##### DATA FOR THIS TASK

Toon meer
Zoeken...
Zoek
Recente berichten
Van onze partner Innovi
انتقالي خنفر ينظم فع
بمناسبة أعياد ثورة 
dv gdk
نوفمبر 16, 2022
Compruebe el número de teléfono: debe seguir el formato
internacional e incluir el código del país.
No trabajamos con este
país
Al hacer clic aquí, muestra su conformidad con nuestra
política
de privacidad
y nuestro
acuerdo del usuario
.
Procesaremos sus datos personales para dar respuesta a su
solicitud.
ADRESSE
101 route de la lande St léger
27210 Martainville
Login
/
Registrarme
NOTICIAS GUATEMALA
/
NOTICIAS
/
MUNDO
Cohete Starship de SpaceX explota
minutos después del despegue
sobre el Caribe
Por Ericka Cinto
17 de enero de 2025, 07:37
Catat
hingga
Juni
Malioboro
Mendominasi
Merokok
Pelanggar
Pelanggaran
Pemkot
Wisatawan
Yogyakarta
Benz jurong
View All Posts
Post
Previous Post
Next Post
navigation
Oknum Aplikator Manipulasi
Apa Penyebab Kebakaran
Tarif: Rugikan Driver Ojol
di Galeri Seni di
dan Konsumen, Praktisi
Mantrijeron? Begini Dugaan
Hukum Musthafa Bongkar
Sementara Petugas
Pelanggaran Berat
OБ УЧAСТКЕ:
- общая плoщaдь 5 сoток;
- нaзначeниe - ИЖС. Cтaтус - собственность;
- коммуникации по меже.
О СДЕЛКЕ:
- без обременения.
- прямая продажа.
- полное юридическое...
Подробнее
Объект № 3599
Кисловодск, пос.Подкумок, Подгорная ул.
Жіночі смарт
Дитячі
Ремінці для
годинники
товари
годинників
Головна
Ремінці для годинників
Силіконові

##########

▶ [EXERCISE]
Could you repeat every line of the items above word for word, keeping their order and changing nothing?

▶ [REPLY]
Toon meer
Zoeken...
Zoek
Recente berichten
Van onze partner Innovi
انتقالي خنفر ينظم فع
بمناسبة أعياد ثورة 
dv gdk
نوفمبر 16, 2022
Compruebe el número de teléfono: debe seguir el formato
internacional e incluir el código del país.
No trabajamos con este
país
Al hacer clic aquí, muestra su conformidad con nuestra
política
de privacidad
y nuestro
acuerdo del usuario
.
Procesaremos sus datos personales para dar respuesta a su
solicitud.
ADRESSE
101 route de la lande St léger
27210 Martainville
Login
/
Registrarme
NOTICIAS GUATEMALA
/
NOTICIAS
/
MUNDO
Cohete Starship de SpaceX explota
minutos después del despegue
sobre el Caribe
Por Ericka Cinto
17 de enero de 2025, 07:37
Catat
hingga
Juni
Malioboro
Mendominasi
Merokok
Pelanggar
Pelanggaran
Pemkot
Wisatawan
Yogyakarta
Benz jurong
View All Posts
Post
Previous Post
Next Post
navigation
Oknum Aplikator Manipulasi
Apa Penyebab Kebakaran
Tarif: Rugikan Driver Ojol
di Galeri Seni di
dan Konsumen, Praktisi
Mantrijeron? Begini Dugaan
Hukum Musthafa Bongkar
Sementara Petugas
Pelanggaran Berat
OБ УЧAСТКЕ:
- общая плoщaдь 5 сoток;
- нaзначeниe - ИЖС. Cтaтус - собственность;
- коммуникации по меже.
О СДЕЛКЕ:
- без обременения.
- прямая продажа.
- полное юридическое...
Подробнее
Объект № 3599
Кисловодск, пос.Подкумок, Подгорная ул.
Жіночі смарт
Дитячі
Ремінці для
годинники
товари
годинників
Головна
Ремінці для годинників
Силіконові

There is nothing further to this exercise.